It was exhilarating — that night in July 2004, when a young Senate candidate from Illinois stood before a national television audience, invoked his improbable Kenyan-Kansan background, and called upon Americans to unite.

There’s not a liberal America and a conservative America,” Barack Obama said. “There’s the United States of America. . . . We worship an awesome God in the blue states, and we don’t like federal agents poking around in our libraries in the red states. We coach Little League in the blue states and, yes, we’ve got some gay friends in the red states. . . . We are one people, all of us pledging allegiance to the Stars and Stripes, all of us defending the United States of America.”

Those powerful words, and the powerful hope they expressed, helped propel Obama to the presidency and, ultimately, to his bitter reelection struggle against Mitt Romney.

In 2012, though, his language, and that of his Democratic surrogates, is different: “Romnesia,” “Romney bet against America” and, in one television ad, “Mitt Romney — he’s not one of us.”

In 2004, Obama denounced “those who are preparing to divide us — the spin masters, the negative ad peddlers who embrace the politics of ‘anything goes.’ ” In this campaign, some of those people work for him.

What went wrong?

It’s not, as his worst detractors on the right would have it, that Barack Obama is some kind of unusually sinister politician, who revealed his true nature after taking office. Nor is it sufficient to protest, as Obama’s supporters do, that he had to respond in kind when faced with unprecedented GOP demonization.

The problem is simpler: Obama’s 2004 speech, though undoubtedly sincere, was not true. Americans were deeply divided then, and they are, if anything, more deeply divided now.

Polarization has reached the point where party affiliation predicts a person’s beliefs better than race, education, income, religiosity or gender, according to a remarkable study published in June by the Pew Research Center.

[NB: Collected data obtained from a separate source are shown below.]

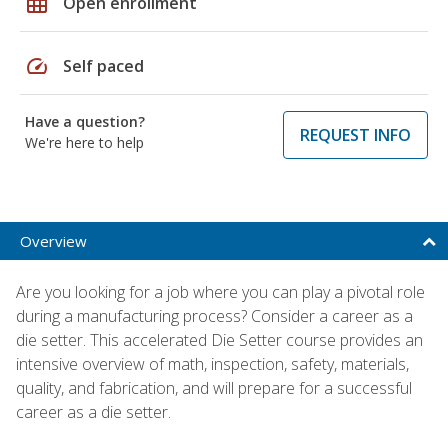
grid_on
Open enrollment
speed
Self paced
Have a question?
REQUEST INFO
We're here to help
Overview
Are you looking for a job where you can play a pivotal role
during a manufacturing process? Consider a career as a
die setter. This accelerated Die Setter course provides an
intensive overview of math, inspection, safety, materials,
quality, and fabrication, and will prepare for a successful
career as a die setter.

More ominous, to anyone familiar with the political history of 19th-century America, is that party and ideology overlap heavily with geography.

Divergent social systems, founded in divergent value systems, are taking root in different regions. Are there really no red states and no blue states? Only if you think it’s an accident that public-sector unionism is weakest below the Mason-Dixon line, or that almost all of the states that allow same-sex marriage are in the Northeast.

Meanwhile, pundits and politicians spend far more energy on mockery and hatred than on mutual comprehension.

This is why Obama is now the second president in a row to win election as a uniter — and then campaign for reelection by trashing his opponent and herding his party’s base to the polls.

No doubt the president would reject this comparison with George W. Bush. But I mean it as a statement of reality, not an accusation. This is just the way presidential politics works in a polarized milieu. And for all his charisma and good intentions, Obama could not transform that dynamic, or even resist it.

As if conceding the point, Obama offers 2012 voters not hope but “a choice between two fundamentally different visions for America.” Romney, too, paints his disagreements with the president in stark terms — leavened, of late, by pledges of bipartisan cooperation faintly reminiscent of those that helped Bush and Obama win, but no more plausible.

Both men promise the party faithful that electoral victory will mean policy triumph; if recent history has shown anything, though, it is that neither party is strong enough to impose its agenda. Nor is there much to be gained from conventional legislative compromise. The country’s financial problems are too great for piecemeal solutions, and the parties’ differences on how to solve them are too big to split.

Our predicament calls for a different kind of politics — in the tradition of the sectional Great Compromises of pre-Civil War America, including the deals embodied in the Constitution itself.

In those grand bargains, seemingly irreconcilable factions stopped trying to crush each other, at least for a time, and exchanged concessions on principle for the greater good of political stability. It was the domestic equivalent of land for peace.

Though they preserved the Union for decades, the Compromises were fatally tainted by slavery and thus could not ultimately stave off national breakdown.

Prospects for durable compromise today are accordingly brighter — assuming the winners in Tuesday’s elections learn from the past 12 years’ worth of partisan uniting and dividing.